The bill amends the "Identity Theft Protection Act of 2015" to enhance the protection of personally identifiable information (PII) for Rhode Island residents. It requires municipal and state agencies, as well as individuals who handle PII, to implement and maintain a risk-based information security program that adheres to current best practices of an approved and industry-recognized cybersecurity framework. The bill mandates that these entities must not retain personally identifiable information longer than necessary and must securely destroy it when it is no longer needed, following recognized sanitization and destruction guidelines.

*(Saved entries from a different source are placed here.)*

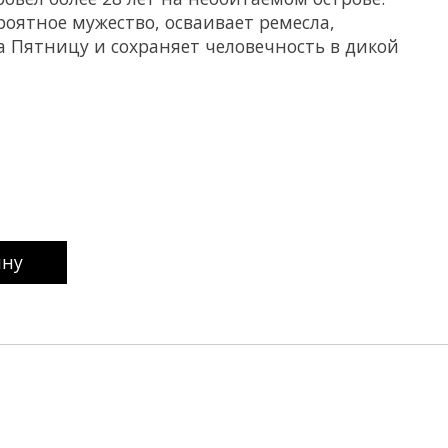
роятное мужество, осваивает ремесла,
а Пятницу и сохраняет человечность в дикой
uct is
0
out of 5
ину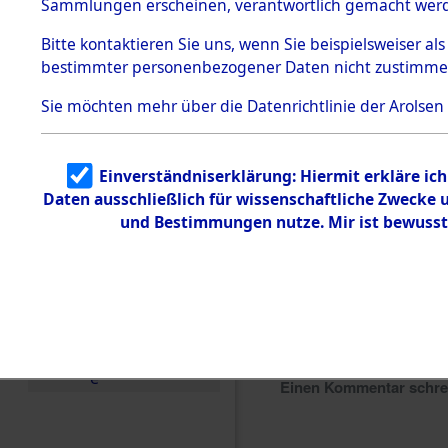
Sammlungen erscheinen, verantwortlich gemacht wer
Todesmärsche
5.3.1 Alliierte
Bitte
kontaktieren
Sie uns, wenn Sie beispielsweiser al
Erhebungen
bestimmter personenbezogener Daten nicht zustimme
zu
Todesmärsch
en
Sie möchten mehr über die Datenrichtlinie der Arolsen
5.3.2
Versuchte
Identifizierun
Einverständniserklärung: Hiermit erkläre ic
g
Daten ausschließlich für wissenschaftliche Zwecke
5.3.3
Todesmärsch
und Bestimmungen nutze. Mir ist bewusst
e /
Identifikation
unbekannter
Toter
5.3.5
Grabermittlu
ng /
Friedhofsplän
e
Einen Kommentar schr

Additionally, if PII is disclosed to nonaffiliated third parties, those parties are required to implement reasonable security procedures and practices to protect the information. The bill introduces more stringent notification requirements in the event of a data breach, requiring affected individuals to be informed of any breach that poses a significant risk of identity theft. It specifies that notifications must be made to the division of enterprise technology strategy and services (ETSS) or its successor agency, as well as to major credit reporting agencies.

The bill raises penalties for violations, increasing fines for reckless violations from $100 to $1,000 per record, and for knowing violations from $200 to $2,000 per record. It eliminates the definitions for "classified data" and "personal information," while introducing a new definition for "personally identifiable information." Furthermore, it requires agencies to notify the Rhode Island state police within 24 hours of a cybersecurity incident and enhances the information that must be included in such notifications, including any mitigating actions taken. This act will take effect upon passage.